On Wednesday afternoon, former President Donald Trump traveled to South Texas to visit a portion of the unfinished border wall constructed during his administration.
Just earlier this year, the Texas Legislature refused to complete that same wall. Though legislation was filed by State Rep. Bryan Slaton (R–Royse City) to enable Texas to complete construction of the wall (and even naming it the Donald J. Trump Border Wall), the effort was killed when the chair of the State Affairs Committee, State Rep. Chris Paddie (R–Marshall), refused to set a hearing for the bill.
Another bill by State Sen. Bob Hall (R–Edgewood), which would have allowed for an interstate compact to help Texas secure its borders, passed the Senate but died in the House.
But despite declining to name border security a priority item for the Legislature this year (instead electing to make rural broadband expansion his top priority), Gov. Greg Abbott has leaned heavily into the issue in recent weeks.
Earlier this month, Abbott declared a state of disaster along the border and directed $250 million of state funds toward a “down payment” to begin the construction of a southern border wall.
But while his original declaration covered all the counties along the border, Abbott revised his declaration this week, removing several high-traffic areas along the border, including El Paso, Laredo, and the Rio Grande Valley.
Even Hidalgo County, where Trump and Abbott visited, has now been made exempt from Abbott’s declaration.

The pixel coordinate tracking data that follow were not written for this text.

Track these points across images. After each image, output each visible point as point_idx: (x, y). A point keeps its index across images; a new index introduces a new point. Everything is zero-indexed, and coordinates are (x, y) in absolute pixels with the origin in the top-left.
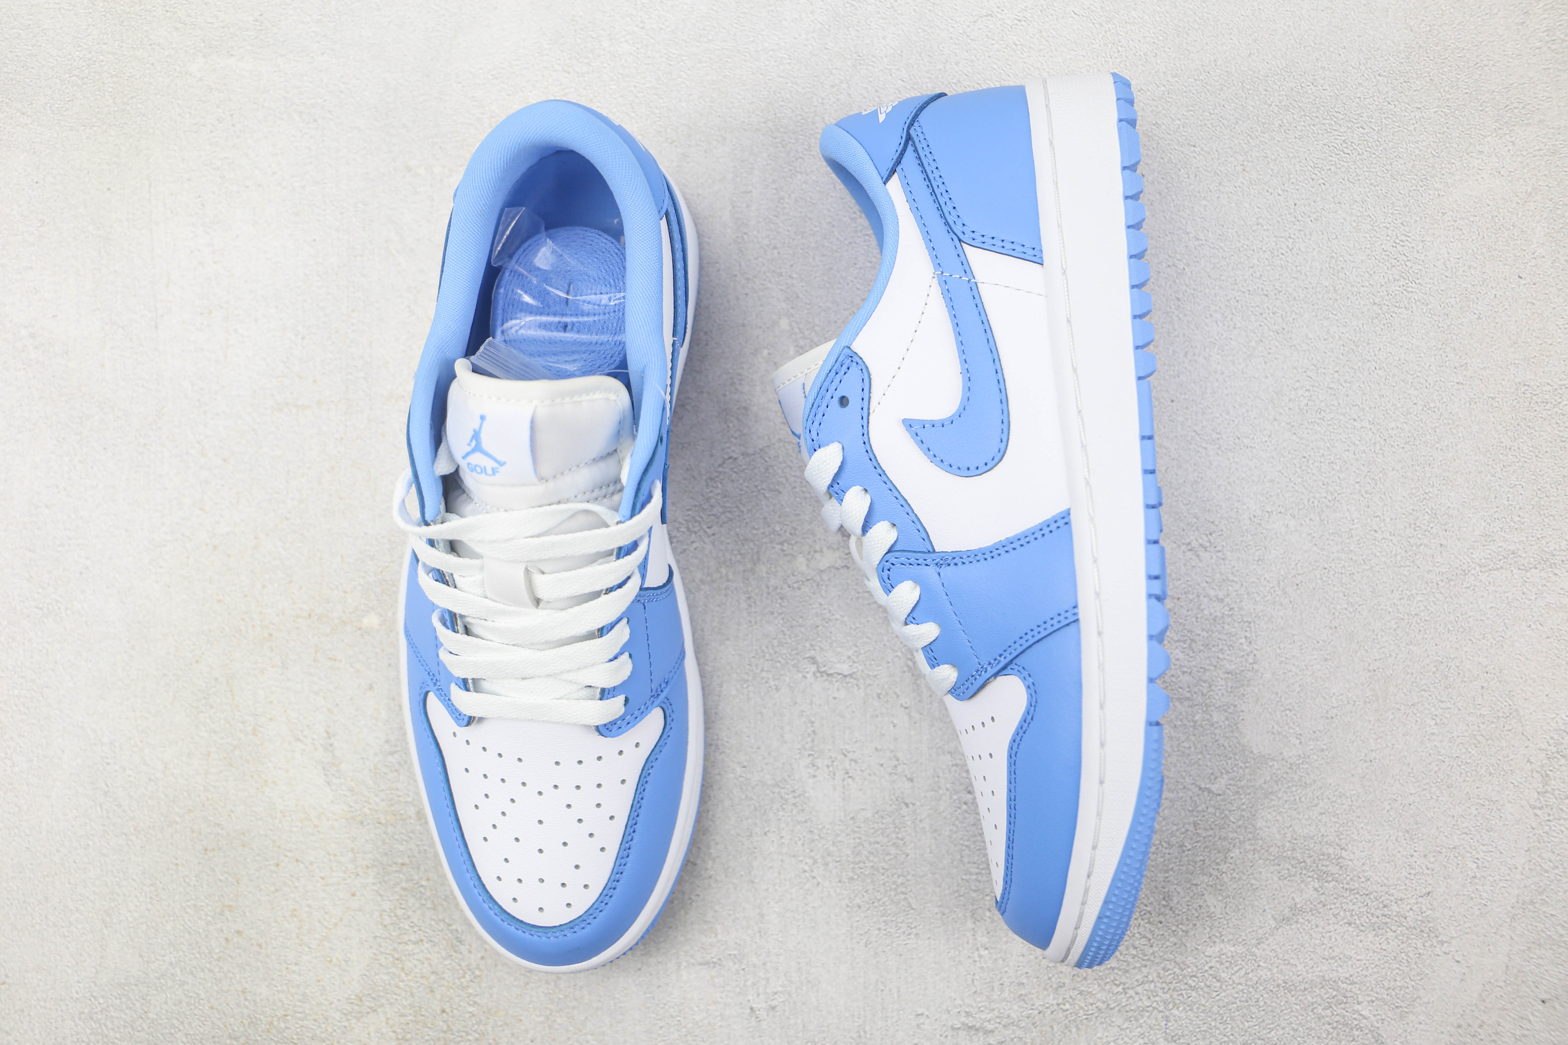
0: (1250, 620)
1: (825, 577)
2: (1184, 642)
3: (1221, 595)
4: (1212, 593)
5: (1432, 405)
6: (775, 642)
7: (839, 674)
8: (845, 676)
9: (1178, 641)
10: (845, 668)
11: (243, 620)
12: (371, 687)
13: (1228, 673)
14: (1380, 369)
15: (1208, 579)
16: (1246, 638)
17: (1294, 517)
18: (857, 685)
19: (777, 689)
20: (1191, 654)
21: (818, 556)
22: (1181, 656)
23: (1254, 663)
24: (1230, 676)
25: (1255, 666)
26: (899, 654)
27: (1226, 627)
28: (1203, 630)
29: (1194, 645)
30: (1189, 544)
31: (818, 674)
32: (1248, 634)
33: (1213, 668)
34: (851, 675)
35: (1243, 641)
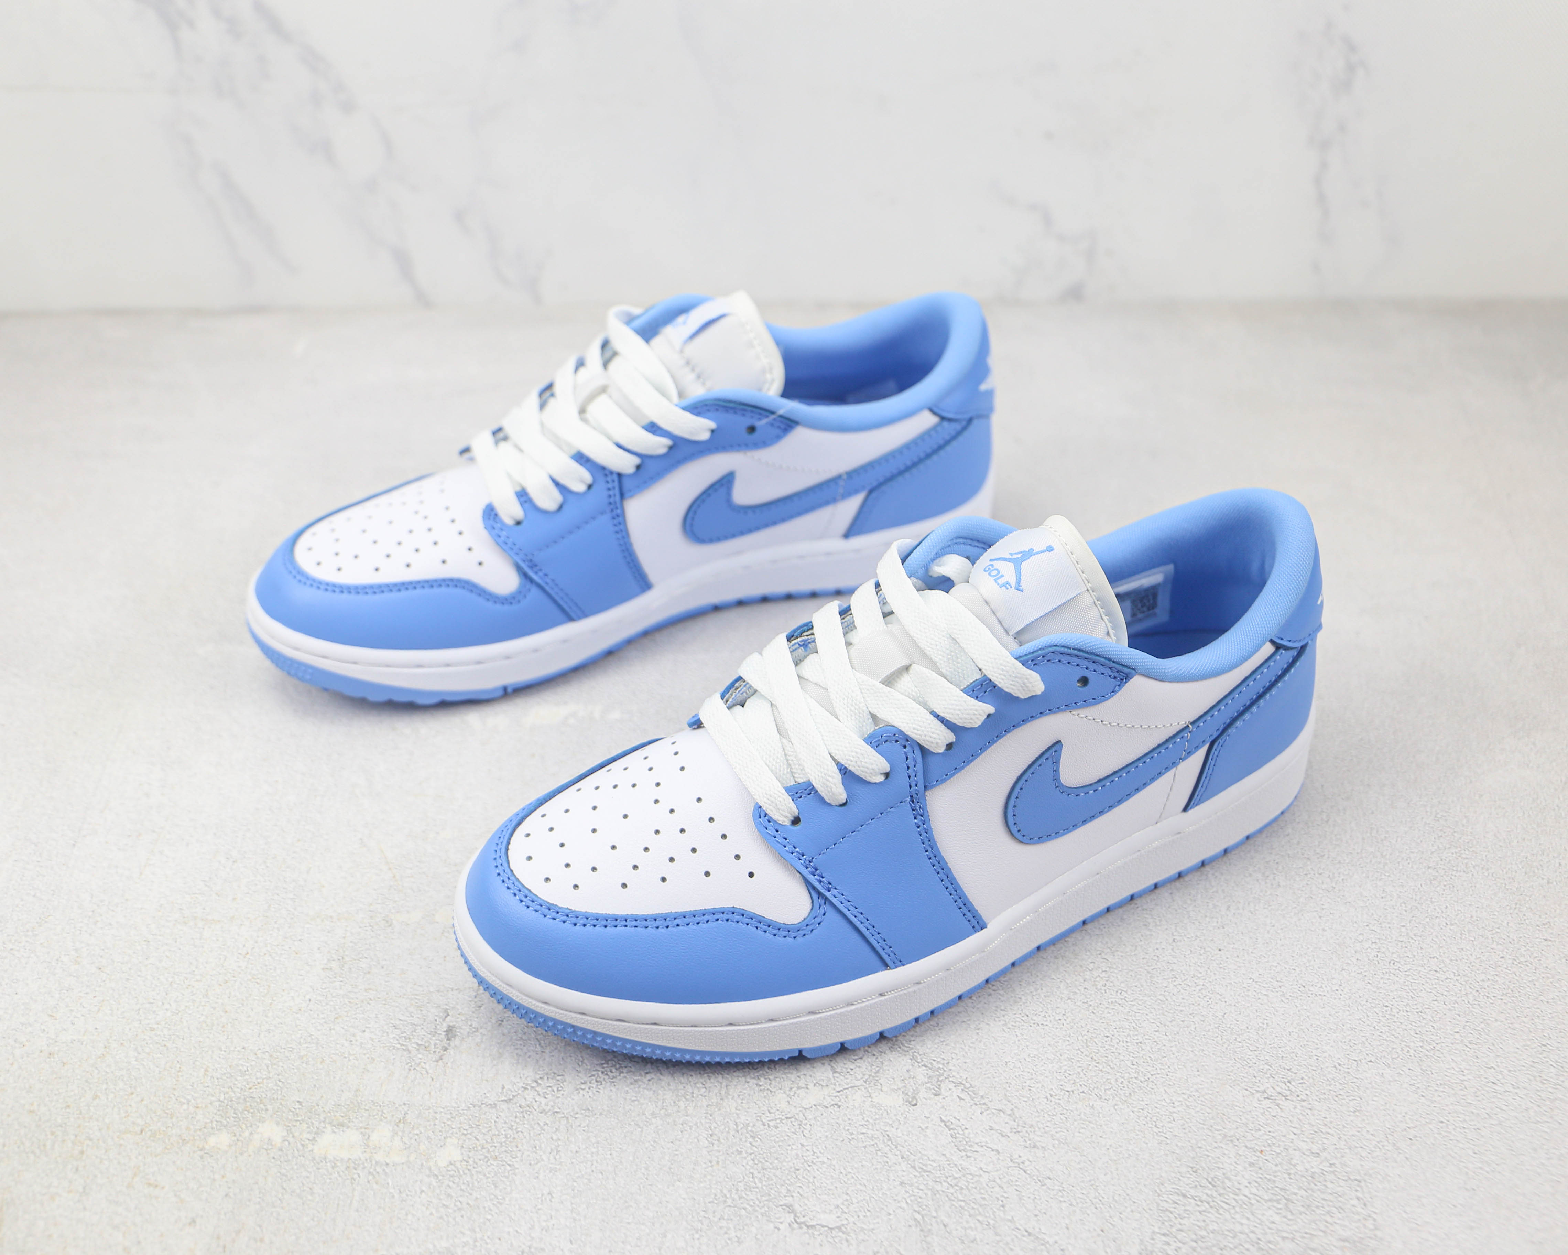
0: (1358, 1178)
1: (810, 1116)
2: (1278, 1201)
3: (1315, 1149)
4: (1304, 1146)
5: (1522, 959)
6: (741, 1186)
7: (823, 1226)
8: (831, 1229)
9: (1270, 1200)
10: (830, 1219)
11: (53, 1133)
12: (193, 1222)
13: (1343, 1240)
14: (1452, 925)
15: (1295, 1131)
16: (1358, 1199)
17: (1388, 1066)
18: (847, 1240)
19: (739, 1242)
20: (1290, 1217)
21: (802, 1092)
22: (1277, 1218)
23: (1376, 1229)
24: (1347, 1244)
25: (1378, 1233)
26: (904, 1205)
27: (1329, 1185)
28: (1300, 1188)
29: (1291, 1206)
30: (1265, 1091)
31: (795, 1226)
32: (1359, 1195)
33: (1321, 1234)
34: (839, 1228)
35: (1355, 1202)
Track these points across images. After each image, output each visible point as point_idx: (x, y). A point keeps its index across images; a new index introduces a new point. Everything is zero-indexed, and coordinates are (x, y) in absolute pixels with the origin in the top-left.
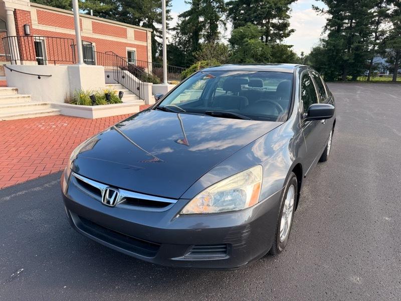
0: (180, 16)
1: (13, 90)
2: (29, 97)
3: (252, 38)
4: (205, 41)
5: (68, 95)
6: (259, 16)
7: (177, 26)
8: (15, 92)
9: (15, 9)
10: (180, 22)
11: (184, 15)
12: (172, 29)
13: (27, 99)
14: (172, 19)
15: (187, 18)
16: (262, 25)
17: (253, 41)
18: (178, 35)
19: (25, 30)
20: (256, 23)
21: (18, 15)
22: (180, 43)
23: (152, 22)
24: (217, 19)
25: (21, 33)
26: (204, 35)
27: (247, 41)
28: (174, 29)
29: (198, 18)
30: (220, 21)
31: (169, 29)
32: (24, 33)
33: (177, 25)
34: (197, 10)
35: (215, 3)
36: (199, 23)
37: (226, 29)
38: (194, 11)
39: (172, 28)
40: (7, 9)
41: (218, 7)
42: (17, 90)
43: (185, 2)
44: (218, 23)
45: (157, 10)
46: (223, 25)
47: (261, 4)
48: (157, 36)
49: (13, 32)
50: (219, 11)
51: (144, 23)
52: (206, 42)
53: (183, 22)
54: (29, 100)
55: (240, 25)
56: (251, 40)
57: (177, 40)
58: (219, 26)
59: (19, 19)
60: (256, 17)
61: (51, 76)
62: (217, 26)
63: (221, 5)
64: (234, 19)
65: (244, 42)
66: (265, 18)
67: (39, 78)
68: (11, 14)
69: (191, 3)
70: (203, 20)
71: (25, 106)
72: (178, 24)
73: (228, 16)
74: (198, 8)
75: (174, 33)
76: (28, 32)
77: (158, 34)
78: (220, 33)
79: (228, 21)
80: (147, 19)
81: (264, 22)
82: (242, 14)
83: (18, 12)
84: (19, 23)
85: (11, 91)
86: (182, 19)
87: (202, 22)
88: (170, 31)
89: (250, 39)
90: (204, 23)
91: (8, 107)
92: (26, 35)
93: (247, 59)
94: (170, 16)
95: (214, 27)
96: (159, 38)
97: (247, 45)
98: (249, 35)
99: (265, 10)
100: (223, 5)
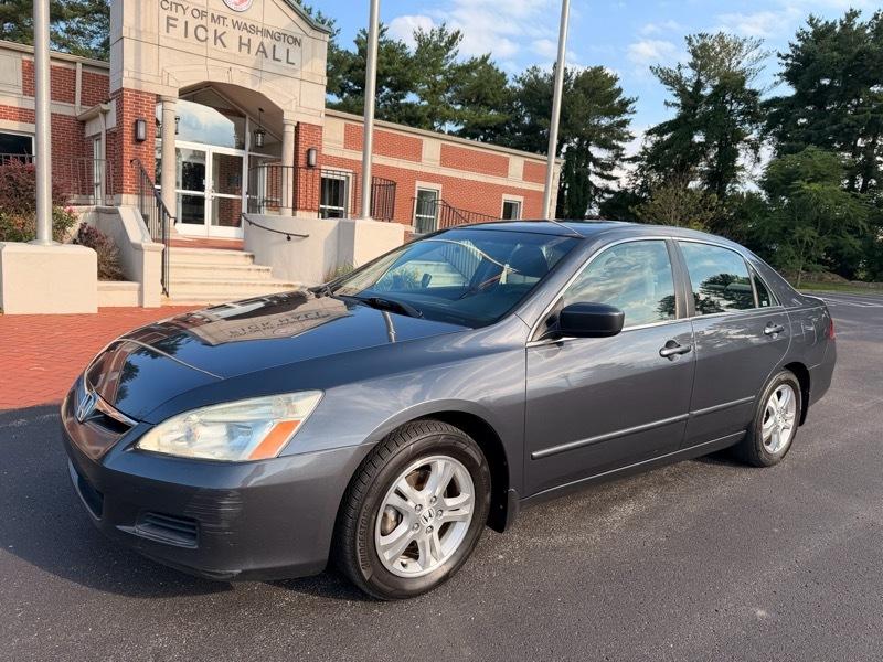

Still, however, the event attracted a crowd of state lawmakers and some congressional members from out of state, including U.S. Reps. Lauren Boebert (CO), Madison Cawthorn (NC), and Darrell Issa (CA).
Trump told the crowd, gathered near the bridge connecting Pharr with the Mexican city of Reynosa, if he were still president, the wall would be “painted and finished” instead of “sitting there, rotting.”
Trump’s visit comes not long after he endorsed Abbott’s re-election campaign earlier this month.
During a round table meeting earlier in the day, Abbott said it was “a pleasure to have President Trump back in Texas,” adding that the border was secure under Trump, but is now “amazing and disastrous.”